Update: Israel Television Correspondent: Sharon will overcome report he  
supports dividing Jerusalem since public thinks he is a liar 
Dr. Aaron Lerner    14 December 2005: 
Israel Television Channel One Washington correspondent Yaron Deckel (who  
served many years as diplomatic correspondent) explained on Israel Radio  
this morning that he is confident the Newsweek item (see below) won't hurt  
Prime Minister Sharon  because the Israeli public thinks Sharon is a liar.  
"Those from the Right will think that his talk about a Palestinian sate etc.  
is a lie and those from the Left will think his denials are a lie". 
It should be noted that while the reports do mention in passing the second  
half of Gayer's remark ["In the meantime, Sharon wants to "lay the contours  
of an agreement with the Palestinians," according to Gayer, by creating a  
Palestinian state in half the West Bank and implementing confidence-building  
measures."] either intentionally or for other reasons, most reports ignore  
that this means Sharon plans a unilateral withdrawal from half of the West  
Bank so that a Palestinian state can be created in the vacuum created by the  
retreat. 
Sharon's denial of the item does not address what he intends to do when, as  
expected, he finds a stalemate after the elections in the Road Map - the  
stalemate that MK Ramon explained would justify the unilateral withdrawals  
Sharon plans. 
#1 The denial 
Statement by PM Sharon 
Communicated by the Prime Minister's Media Adviser) 
Tuesday, 13 December, 2005 21:37 
Prime Minister Ariel Sharon this evening (Tuesday), 13.12.05, has issued the 
following statement: 
"The remarks attributed to Kalman Gayer absolutely contradict my positions 
and my views.   If those remarks were indeed made, they were made by Kalman 
Gayer alone and they are complete nonsense.  United Jerusalem will remain 
Israel's capital forever.  The Roadmap is the diplomatic plan that will lead 
Israel in the coming years and whoever says otherwise does so on his own 
behalf and does so in complete contradiction of my position; this is how 
these remarks must be treated." 
#2 The item 
Rebel With a Cause 
Sharon was in command of Likud. So why did he bolt to form a new party? 
By Dan Ephron 
Newsweek 
http://msnbc.msn.com/id/10218887/site/newsweek/ 
Dec. 5, 2005 issue 
...."analysts believe it was a combination of politics and personality-his 
determination to recast Israel's conflict with the Palestinians and his 
irrepressible urge to always charge ahead-that pushed Sharon to leave. "He's 
prepared for a major accommodation in the [occupied] territories that Likud 
could not accept," Olmert told NEWSWEEK. 
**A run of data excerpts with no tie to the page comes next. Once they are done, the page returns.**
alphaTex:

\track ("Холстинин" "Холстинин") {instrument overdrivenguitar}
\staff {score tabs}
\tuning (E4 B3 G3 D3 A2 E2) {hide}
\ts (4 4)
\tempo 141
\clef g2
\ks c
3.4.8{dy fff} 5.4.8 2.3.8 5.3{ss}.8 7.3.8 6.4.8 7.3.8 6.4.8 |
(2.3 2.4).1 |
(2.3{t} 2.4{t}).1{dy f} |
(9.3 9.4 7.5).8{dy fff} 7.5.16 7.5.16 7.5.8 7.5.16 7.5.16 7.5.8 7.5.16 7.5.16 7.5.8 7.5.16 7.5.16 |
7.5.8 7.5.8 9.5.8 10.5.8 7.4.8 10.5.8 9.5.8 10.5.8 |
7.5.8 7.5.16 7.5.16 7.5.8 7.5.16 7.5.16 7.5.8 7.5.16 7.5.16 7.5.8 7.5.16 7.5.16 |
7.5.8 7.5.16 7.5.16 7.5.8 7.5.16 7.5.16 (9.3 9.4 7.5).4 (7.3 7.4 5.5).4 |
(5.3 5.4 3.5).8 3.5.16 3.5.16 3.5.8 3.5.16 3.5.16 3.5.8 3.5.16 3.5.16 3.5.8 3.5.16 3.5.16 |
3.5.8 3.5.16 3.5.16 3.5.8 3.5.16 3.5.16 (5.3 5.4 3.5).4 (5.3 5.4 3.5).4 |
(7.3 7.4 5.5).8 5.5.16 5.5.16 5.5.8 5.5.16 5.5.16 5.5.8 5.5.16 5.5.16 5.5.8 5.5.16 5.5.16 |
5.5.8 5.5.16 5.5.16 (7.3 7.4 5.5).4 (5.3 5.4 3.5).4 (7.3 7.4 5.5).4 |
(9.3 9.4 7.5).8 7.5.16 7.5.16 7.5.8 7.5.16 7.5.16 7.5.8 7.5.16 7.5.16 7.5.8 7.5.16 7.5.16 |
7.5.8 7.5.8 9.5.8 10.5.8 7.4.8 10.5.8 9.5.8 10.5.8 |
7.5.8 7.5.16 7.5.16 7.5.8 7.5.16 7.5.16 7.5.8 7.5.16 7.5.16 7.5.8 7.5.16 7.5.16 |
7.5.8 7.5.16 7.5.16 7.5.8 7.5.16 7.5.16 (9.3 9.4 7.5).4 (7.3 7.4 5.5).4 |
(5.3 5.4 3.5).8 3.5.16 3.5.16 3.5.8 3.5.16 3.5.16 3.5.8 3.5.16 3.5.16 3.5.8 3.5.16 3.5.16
What kind of accommodation remains unclear. Kalman Gayer, another political 
strategist, is perhaps alone among Sharon's advisers willing to disclose 
details. The picture he paints is strikingly similar to the proposal 
Israel's dovish Labor government made at Camp David five years ago, an offer 
Sharon denounced at the time as "dangerous." In theory, Gayer says, Sharon 
would accept a Palestinian state in Gaza and 90 percent of the West Bank, 
and a compromise on Jerusalem, in exchange for peace. But the Israeli leader 
does not believe Palestinians will be able to deliver peace or make other 
compromises-like forgoing the right of refugees to return to their old homes 
in Israel-in his lifetime (Sharon is 78). In the meantime, Sharon wants to 
"lay the contours of an agreement with the Palestinians," according to 
Gayer, by creating a Palestinian state in half the West Bank and 
implementing confidence-building measures. (Palestinians point out that this 
is a variation on policies that failed throughout the 1990s.) 
How might Sharon achieve this? Though he swears off further unilateral moves 
like the dramatic withdrawal from Gaza, many analysts are skeptical. They 
believe he wants to turn the barrier Israel is now building in the West Bank 
into the country's long-term border-without reaching a deal with the 
Palestinians-and to dismantle scores of Jewish settlements east of the 
fence. The move would allow Israel to incorporate several large settlements 
into its territory and absorb nearly 80 percent of the settlers. "No one 
believes him when he says he won't make any more unilateral moves," says Dan 
Ben-David, an economist at Tel Aviv University and a political commentator 
in Israeli media. "There's an economic principle called 'revealed 
preference' that says a person's motives are revealed by his actions. If 
Sharon wasn't planning another disengagement, why would he leave Likud?"